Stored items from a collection
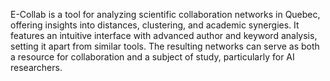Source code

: E-Collab is a tool for analyzing scientific collaboration networks in Quebec, offering insights into distances, clustering, and academic synergies. It features an intuitive interface with advanced author and keyword analysis, setting it apart from similar tools. The resulting networks can serve as both a resource for collaboration and a subject of study, particularly for AI researchers.
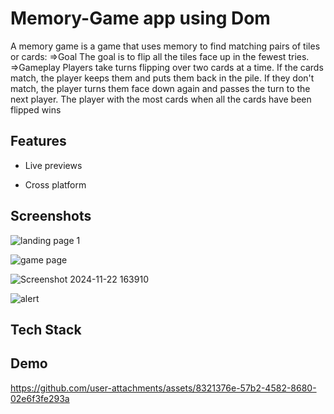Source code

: 
# Memory-Game app using Dom
A memory game is a game that uses memory to find matching pairs of tiles or cards: 
=>Goal
The goal is to flip all the tiles face up in the fewest tries. 
=>Gameplay
Players take turns flipping over two cards at a time. If the cards match, the player keeps them and puts them back in the pile. If they don't match, the player turns them face down again and passes the turn to the next player. The player with the most cards when all the cards have been flipped wins


## Features


- Live previews

- Cross platform


## Screenshots

![landing page 1](https://github.com/user-attachments/assets/fecb9e39-9d7f-4733-80c0-ed2185591431)

![game page](https://github.com/user-attachments/assets/38063cf7-826f-4899-9abd-86d2ec55a007)

![Screenshot 2024-11-22 163910](https://github.com/user-attachments/assets/1967cc7d-3eb4-4f0c-98d9-740b66bcdb2c)

![alert](https://github.com/user-attachments/assets/dc34890a-e5e2-454f-bce7-6015f02038a9)

## Tech Stack


## Demo

https://github.com/user-attachments/assets/8321376e-57b2-4582-8680-02e6f3fe293a


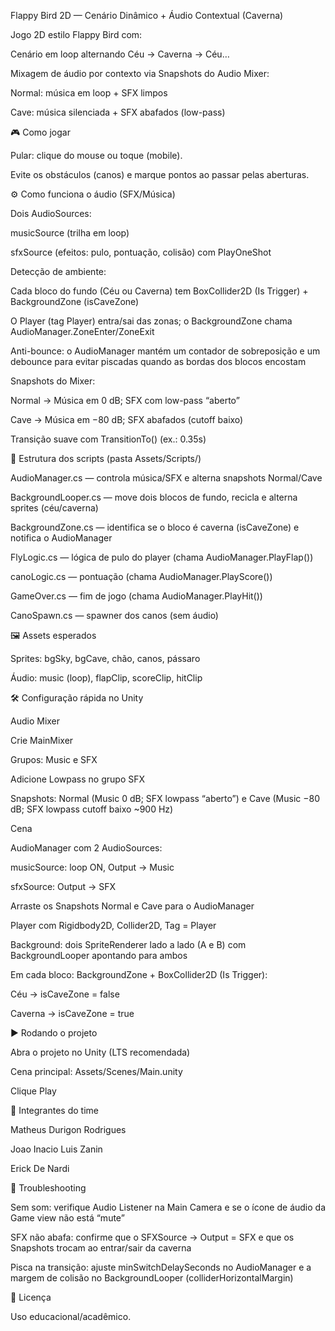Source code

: Flappy Bird 2D — Cenário Dinâmico + Áudio Contextual (Caverna)

Jogo 2D estilo Flappy Bird com:

Cenário em loop alternando Céu → Caverna → Céu…

Mixagem de áudio por contexto via Snapshots do Audio Mixer:

Normal: música em loop + SFX limpos

Cave: música silenciada + SFX abafados (low-pass)

🎮 Como jogar

Pular: clique do mouse ou toque (mobile).

Evite os obstáculos (canos) e marque pontos ao passar pelas aberturas.

⚙️ Como funciona o áudio (SFX/Música)

Dois AudioSources:

musicSource (trilha em loop)

sfxSource (efeitos: pulo, pontuação, colisão) com PlayOneShot

Detecção de ambiente:

Cada bloco do fundo (Céu ou Caverna) tem BoxCollider2D (Is Trigger) + BackgroundZone (isCaveZone)

O Player (tag Player) entra/sai das zonas; o BackgroundZone chama AudioManager.ZoneEnter/ZoneExit

Anti-bounce: o AudioManager mantém um contador de sobreposição e um debounce para evitar piscadas quando as bordas dos blocos encostam

Snapshots do Mixer:

Normal → Música em 0 dB; SFX com low-pass “aberto”

Cave → Música em −80 dB; SFX abafados (cutoff baixo)

Transição suave com TransitionTo() (ex.: 0.35s)

🧩 Estrutura dos scripts (pasta Assets/Scripts/)

AudioManager.cs — controla música/SFX e alterna snapshots Normal/Cave

BackgroundLooper.cs — move dois blocos de fundo, recicla e alterna sprites (céu/caverna)

BackgroundZone.cs — identifica se o bloco é caverna (isCaveZone) e notifica o AudioManager

FlyLogic.cs — lógica de pulo do player (chama AudioManager.PlayFlap())

canoLogic.cs — pontuação (chama AudioManager.PlayScore())

GameOver.cs — fim de jogo (chama AudioManager.PlayHit())

CanoSpawn.cs — spawner dos canos (sem áudio)

🖼️ Assets esperados

Sprites: bgSky, bgCave, chão, canos, pássaro

Áudio: music (loop), flapClip, scoreClip, hitClip

🛠️ Configuração rápida no Unity

Audio Mixer

Crie MainMixer

Grupos: Music e SFX

Adicione Lowpass no grupo SFX

Snapshots: Normal (Music 0 dB; SFX lowpass “aberto”) e Cave (Music −80 dB; SFX lowpass cutoff baixo ~900 Hz)

Cena

AudioManager com 2 AudioSources:

musicSource: loop ON, Output → Music

sfxSource: Output → SFX

Arraste os Snapshots Normal e Cave para o AudioManager

Player com Rigidbody2D, Collider2D, Tag = Player

Background: dois SpriteRenderer lado a lado (A e B) com BackgroundLooper apontando para ambos

Em cada bloco: BackgroundZone + BoxCollider2D (Is Trigger):

Céu → isCaveZone = false

Caverna → isCaveZone = true

▶️ Rodando o projeto

Abra o projeto no Unity (LTS recomendada)

Cena principal: Assets/Scenes/Main.unity

Clique Play

👥 Integrantes do time

Matheus Durigon Rodrigues

Joao Inacio Luis Zanin

Erick De Nardi

🔧 Troubleshooting

Sem som: verifique Audio Listener na Main Camera e se o ícone de áudio da Game view não está “mute”

SFX não abafa: confirme que o SFXSource → Output = SFX e que os Snapshots trocam ao entrar/sair da caverna

Pisca na transição: ajuste minSwitchDelaySeconds no AudioManager e a margem de colisão no BackgroundLooper (colliderHorizontalMargin)

📄 Licença

Uso educacional/acadêmico.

Problem requirements
Reproduce all lines above exactly. Leave the images out.

Task output
Source code

: E-Collab is a tool for analyzing scientific collaboration networks in Quebec, offering insights into distances, clustering, and academic synergies. It features an intuitive interface with advanced author and keyword analysis, setting it apart from similar tools. The resulting networks can serve as both a resource for collaboration and a subject of study, particularly for AI researchers.
Source code

: 
# Memory-Game app using Dom
A memory game is a game that uses memory to find matching pairs of tiles or cards: 
=>Goal
The goal is to flip all the tiles face up in the fewest tries. 
=>Gameplay
Players take turns flipping over two cards at a time. If the cards match, the player keeps them and puts them back in the pile. If they don't match, the player turns them face down again and passes the turn to the next player. The player with the most cards when all the cards have been flipped wins


## Features


- Live previews

- Cross platform


## Screenshots

![landing page 1](https://github.com/user-attachments/assets/fecb9e39-9d7f-4733-80c0-ed2185591431)

![game page](https://github.com/user-attachments/assets/38063cf7-826f-4899-9abd-86d2ec55a007)

![Screenshot 2024-11-22 163910](https://github.com/user-attachments/assets/1967cc7d-3eb4-4f0c-98d9-740b66bcdb2c)

![alert](https://github.com/user-attachments/assets/dc34890a-e5e2-454f-bce7-6015f02038a9)

## Tech Stack


## Demo

https://github.com/user-attachments/assets/8321376e-57b2-4582-8680-02e6f3fe293a


Source code

: Flappy Bird 2D — Cenário Dinâmico + Áudio Contextual (Caverna)

Jogo 2D estilo Flappy Bird com:

Cenário em loop alternando Céu → Caverna → Céu…

Mixagem de áudio por contexto via Snapshots do Audio Mixer:

Normal: música em loop + SFX limpos

Cave: música silenciada + SFX abafados (low-pass)

🎮 Como jogar

Pular: clique do mouse ou toque (mobile).

Evite os obstáculos (canos) e marque pontos ao passar pelas aberturas.

⚙️ Como funciona o áudio (SFX/Música)

Dois AudioSources:

musicSource (trilha em loop)

sfxSource (efeitos: pulo, pontuação, colisão) com PlayOneShot

Detecção de ambiente:

Cada bloco do fundo (Céu ou Caverna) tem BoxCollider2D (Is Trigger) + BackgroundZone (isCaveZone)

O Player (tag Player) entra/sai das zonas; o BackgroundZone chama AudioManager.ZoneEnter/ZoneExit

Anti-bounce: o AudioManager mantém um contador de sobreposição e um debounce para evitar piscadas quando as bordas dos blocos encostam

Snapshots do Mixer:

Normal → Música em 0 dB; SFX com low-pass “aberto”

Cave → Música em −80 dB; SFX abafados (cutoff baixo)

Transição suave com TransitionTo() (ex.: 0.35s)

🧩 Estrutura dos scripts (pasta Assets/Scripts/)

AudioManager.cs — controla música/SFX e alterna snapshots Normal/Cave

BackgroundLooper.cs — move dois blocos de fundo, recicla e alterna sprites (céu/caverna)

BackgroundZone.cs — identifica se o bloco é caverna (isCaveZone) e notifica o AudioManager

FlyLogic.cs — lógica de pulo do player (chama AudioManager.PlayFlap())

canoLogic.cs — pontuação (chama AudioManager.PlayScore())

GameOver.cs — fim de jogo (chama AudioManager.PlayHit())

CanoSpawn.cs — spawner dos canos (sem áudio)

🖼️ Assets esperados

Sprites: bgSky, bgCave, chão, canos, pássaro

Áudio: music (loop), flapClip, scoreClip, hitClip

🛠️ Configuração rápida no Unity

Audio Mixer

Crie MainMixer

Grupos: Music e SFX

Adicione Lowpass no grupo SFX

Snapshots: Normal (Music 0 dB; SFX lowpass “aberto”) e Cave (Music −80 dB; SFX lowpass cutoff baixo ~900 Hz)

Cena

AudioManager com 2 AudioSources:

musicSource: loop ON, Output → Music

sfxSource: Output → SFX

Arraste os Snapshots Normal e Cave para o AudioManager

Player com Rigidbody2D, Collider2D, Tag = Player

Background: dois SpriteRenderer lado a lado (A e B) com BackgroundLooper apontando para ambos

Em cada bloco: BackgroundZone + BoxCollider2D (Is Trigger):

Céu → isCaveZone = false

Caverna → isCaveZone = true

▶️ Rodando o projeto

Abra o projeto no Unity (LTS recomendada)

Cena principal: Assets/Scenes/Main.unity

Clique Play

👥 Integrantes do time

Matheus Durigon Rodrigues

Joao Inacio Luis Zanin

Erick De Nardi

🔧 Troubleshooting

Sem som: verifique Audio Listener na Main Camera e se o ícone de áudio da Game view não está “mute”

SFX não abafa: confirme que o SFXSource → Output = SFX e que os Snapshots trocam ao entrar/sair da caverna

Pisca na transição: ajuste minSwitchDelaySeconds no AudioManager e a margem de colisão no BackgroundLooper (colliderHorizontalMargin)

📄 Licença

Uso educacional/acadêmico.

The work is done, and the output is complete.